Индивидуация отсекает индивидуума от личного соответствия и, следовательно, от коллективности. Это вина, которую индивидуум как бы препоручает миру, это вина, которую он должен попытаться искупить. Он должен предложить выкуп за себя, то есть должен отыскать такие ценности, которые будут полной заменой его отсутствию в коллективной личной области. Без этого производства ценностей окончательная индивидуация аморальна и, более того, самоубийственна. Индивидуум, неспособный создавать ценности, должен сознательно принести себя в жертву духу коллективного соответствия. При этом он волен выбирать коллектив, которому приносится жертва. Только в той мере, в какой человек создает объективные ценности, он способен и может индивидуализироваться. Каждый дальнейший шаг к индивидуации порождает новую вину и требует нового искупления. Итак, индивидуация возможна лишь до тех пор, пока производятся замещающие ценности. Индивидуация – это исключительное приспособление к внутренней реальности и, следовательно, якобы «мистический» процесс. Искупление есть приспособление к внешнему миру. Его нужно предлагать внешнему миру заодно с просьбой принять.
Индивидуум не вправе априорно притязать на какое-либо уважение. Ему приходится довольствоваться тем уважением, которое приходит извне, посредством создаваемых им самим ценностей. Общество не только по праву, но и по обязанности осуждает того, кто не способен создавать ценности на замену, и справедливо видит в нем дезертира.

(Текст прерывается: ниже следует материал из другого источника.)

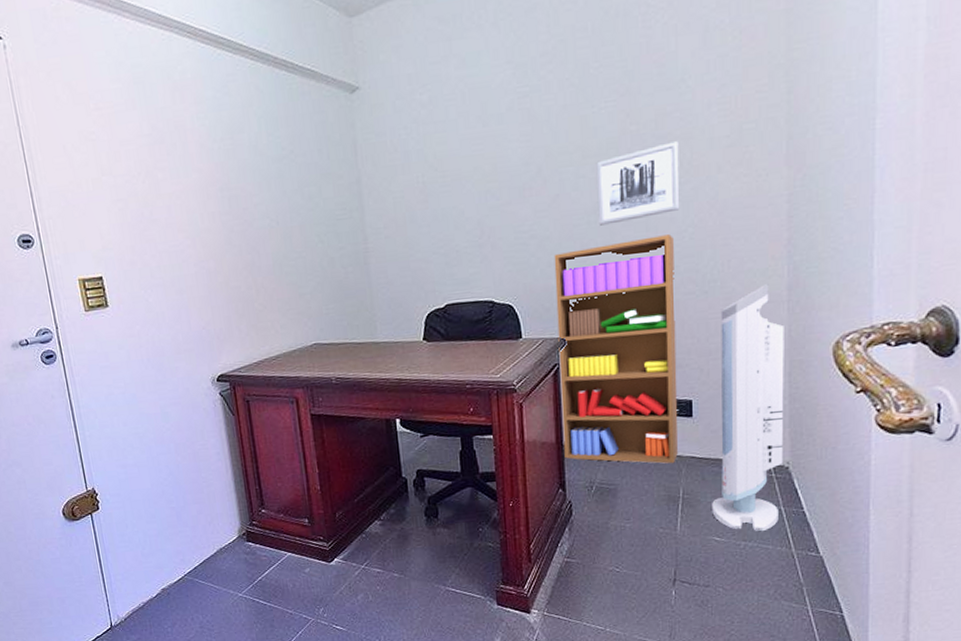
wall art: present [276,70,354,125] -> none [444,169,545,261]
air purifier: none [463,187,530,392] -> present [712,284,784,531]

Поэтому когда требование индивидуации возникает в анализе под маской исключительно сильного переноса, оно подразумевает прощание с личным соответствием коллективу, переход в одиночество, в обитель внутреннего «Я». Во внешнем мире остается только тень личности. Отсюда презрение и ненависть, исходящие от общества. Но внутренняя адаптация ведет к освоению внутренних реалий, из которых извлекаются ценности для возмещения ущерба коллективу.
Индивидуация остается мнимой до тех пор, пока не создаются позитивные ценности. Тот, кому недостает творческой силы, должен восстановить коллективное соответствие группе по своему выбору, иначе так и останется пустым расточителем и болтуном. Тот, кто создает непризнанные ценности, принадлежит к числу презираемых, и виноват в том он сам, ведь общество вправе ожидать от всякого индивидуума реализуемых ценностей. Существующее общество всегда является важнейшим условием переходного этапа, через который проходит все мировое развитие, и оно требует от каждого человека высочайших достижений сотрудничества.